Mission: "I desire to learn how communities of people affected by homelessness can resist social marginalization by cultivating an inclusive space for sharing experiences, developing solidarity, and helping one another survive the streets. Can these communities overcome the tenacious isolation of street life?"

To unravel these and other questions, Morande will capture people's stories, speaking with homeless artists in the United Kingdom, shelter residents in Denmark, indigenous Maori in New Zealand, soccer players in Chile, and refugees in Colombia. Through these discussions, he aims to better understand his role as a recipient of such narratives and fuel his passion for street outreach as a form of human connection and community empowerment.

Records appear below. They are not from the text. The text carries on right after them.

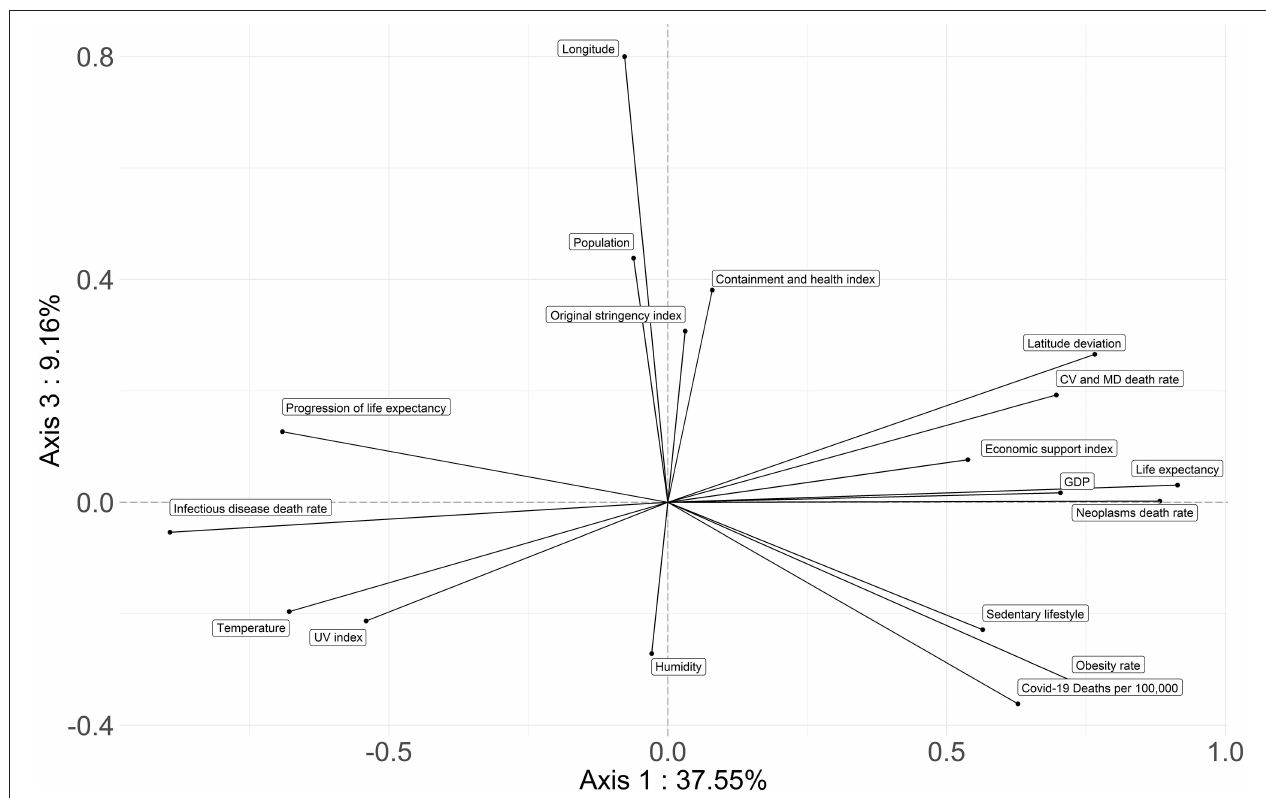
FIGURE 5 | PCA third factorial plane: axis 1 is horizontal; axis 3 is vertical. The studied parameters regrouped the countries associated with Covid-19 highest death rates on the right of the horizontal axis. Longitude and obesity rates are related to the third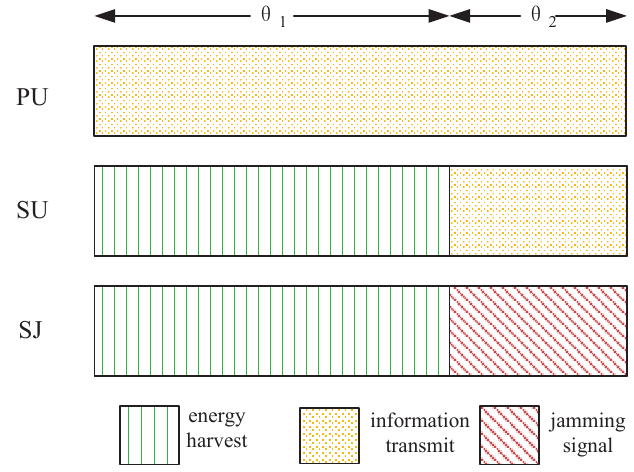
Figure 2. Block structure diagram. θ 1 denotes the ET phase, during which SU and SJ harvest energy from the PU transmissions. θ 2 denotes the IT phase, during which SU transmits confidential information to SR, and SJ generates jamming signals to the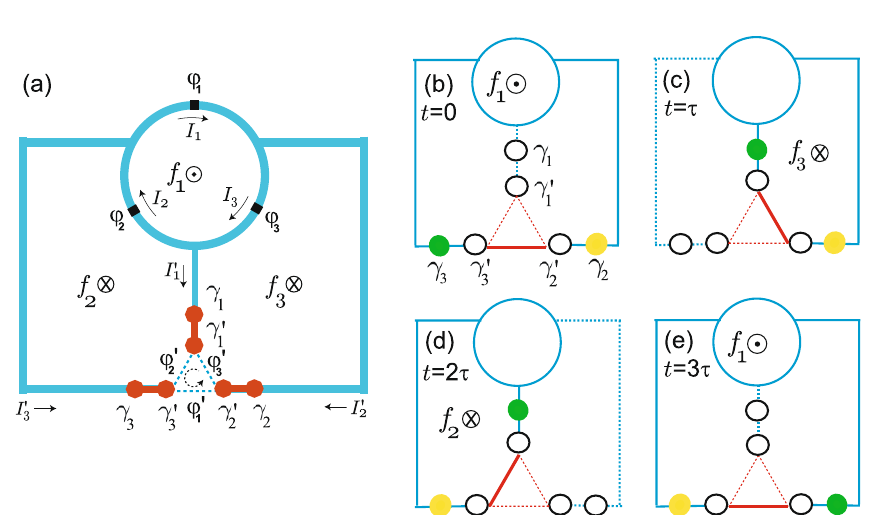
Figure 4. ( a ) Three MZM (red circle) pairs are introduced at the end of branches where three MZMs, γ ′ i , are coupled through a Josephson trijunction. Braiding sequence of system in ( a ): by applying adiabatically the fluxes ( b ) f 1 , ( c ) f 3 , ( d ) f 2 , and finally ( e ) f 1 again, the green and yellow MZMs are exchanged with each other to complete a non-Abelian braiding procedure. In the branches represented as dotted line there is no current flowing. In trijunction thick red line corresponds to a large current amplitude of I i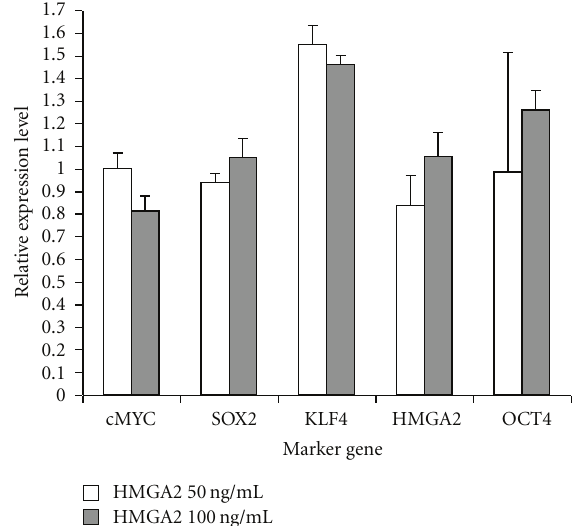
Figure 3: Marker gene expression in HMGA2 protein-stimulated (50, 100 ng/mL) and -unstimulated cASCs (relative expression = 1) after RT-qPCR. HPRT was used as endogenous control. All analysed genes (cMYC, SOX2, KLF4, HMGA2, and OCT4) are expressed in cASCs. No significant marker gene regulation could be detected after HMGA2 application in both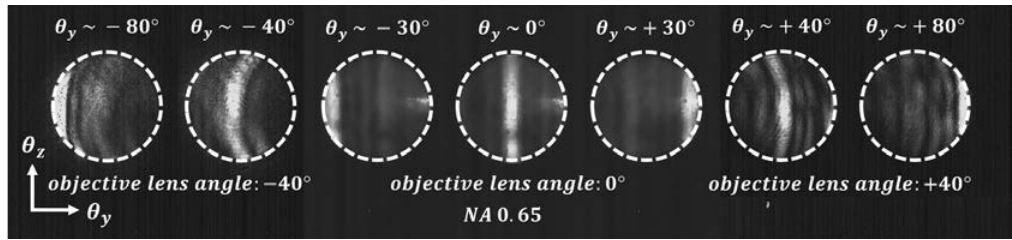
Figure 5. Far-field patterns measured from the 1 × 16 OPA.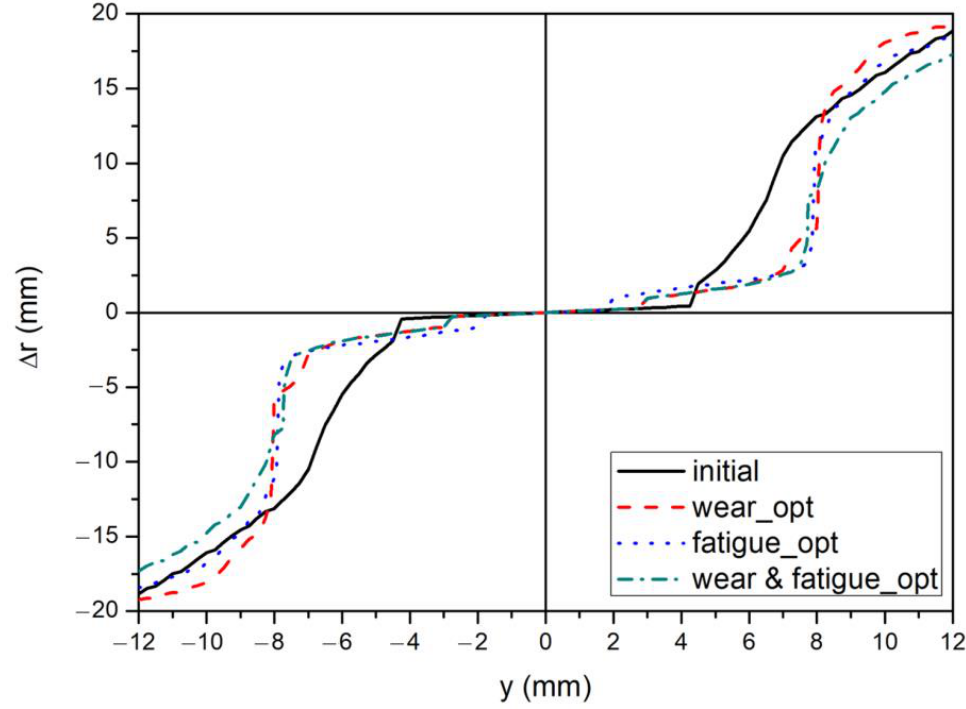
Figure 7. Comparison of RRD.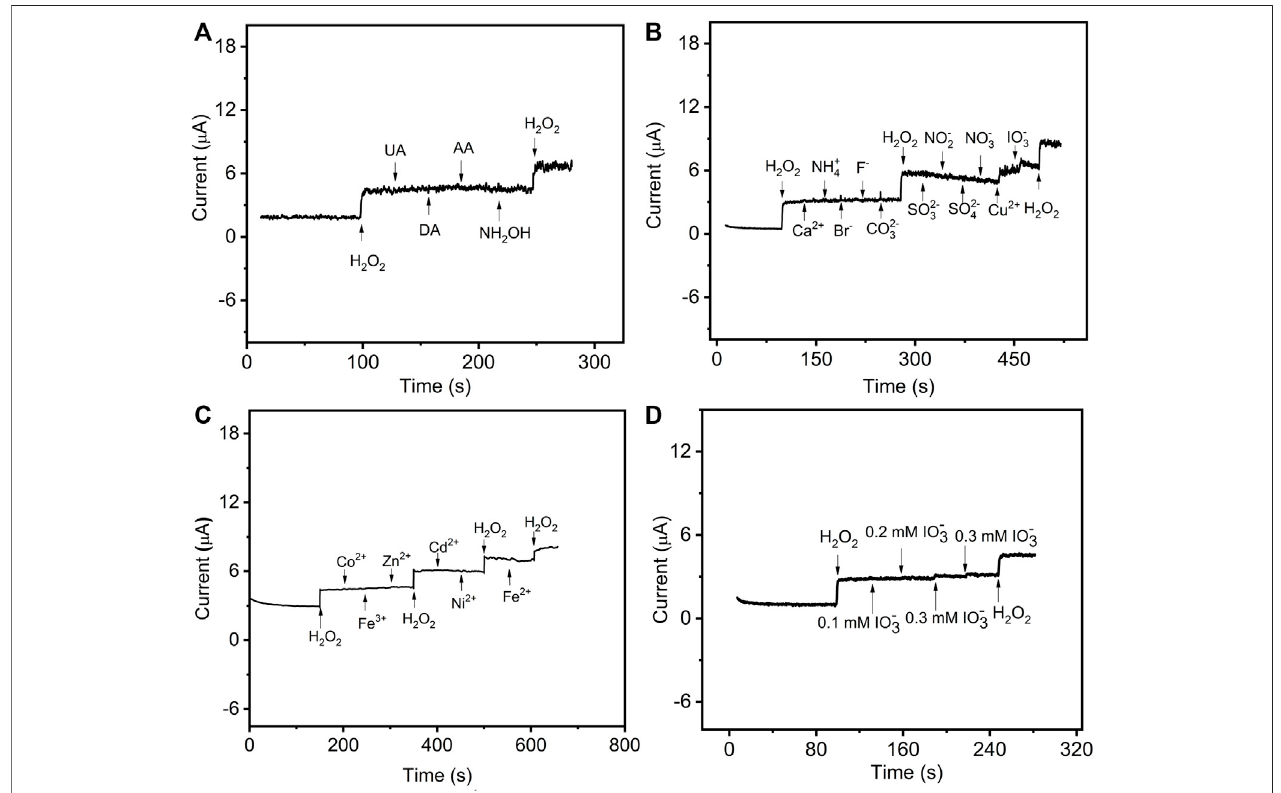
FIGURE5| Thecurrent – timecurveofGO – NMB/GCEin0.1 MstirringPBSwithsuccessiveinjectionsof (A) 0.05 mMH 2 O 2 ,0.3 mMuricacid(UA),dopamine(DA), ascorbic acid (AA), hydroxylamine hydrochloride (NH 2 OH), and 0.05 mM H 2 O 2 . (B) 0.05 mM H 2 O 2 , 0.3 mM Ca 2+ , NH 4+ , Br − , F − , CO 32 − , SO 32 − , NO 2 − , SO 42 − , NO 3 − , Cu 2+ , IO 3 − , and 0.05 mM H 2 O 2 (C) 0.05 mM H 2 O 2 and various concentrations of Cu 2+ . (D) 0.05 mM H 2 O 2 and various concentrations of IO 3 −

Biography: "At eleven years old, I lost my father to a heart attack. Blaming myself for his death, I remained oblivious to how housing insecurity rendered him unable to afford health insurance. Today, however, the realization that it was not I who failed my father, but rather an inequitable system, motivates me to fight for the right to both housing and health care. I believe that my father suffered partly because no one offered to listen; his struggles went unheard. Exploring such issues academically and as an EMT, Alternative Spring Break leader, and interim social worker, I have grown passionate about sharing stories via street-outreach as a means to promote human connection and empower communities affected by homeless."

Personal Statement: "My time speaking with housing-insecure patients (in my role as a health guide for MaineHealth's Homeless HealthPartners) revealed the importance of basic empathy as a form of homeless empowerment. Moreover, it ignited an unrealized passion for collecting, documenting, and sharing stories as a means to humanize issues, create spaces for marginalized voices, and encourage solidarity. While I remain uncertain as to my post-graduate path—aspiring to either conduct street outreach as a social worker, propose legislation as a public health lobbyist, or manage free clinics as a nurse practitioner—I know that my future will center around such stories."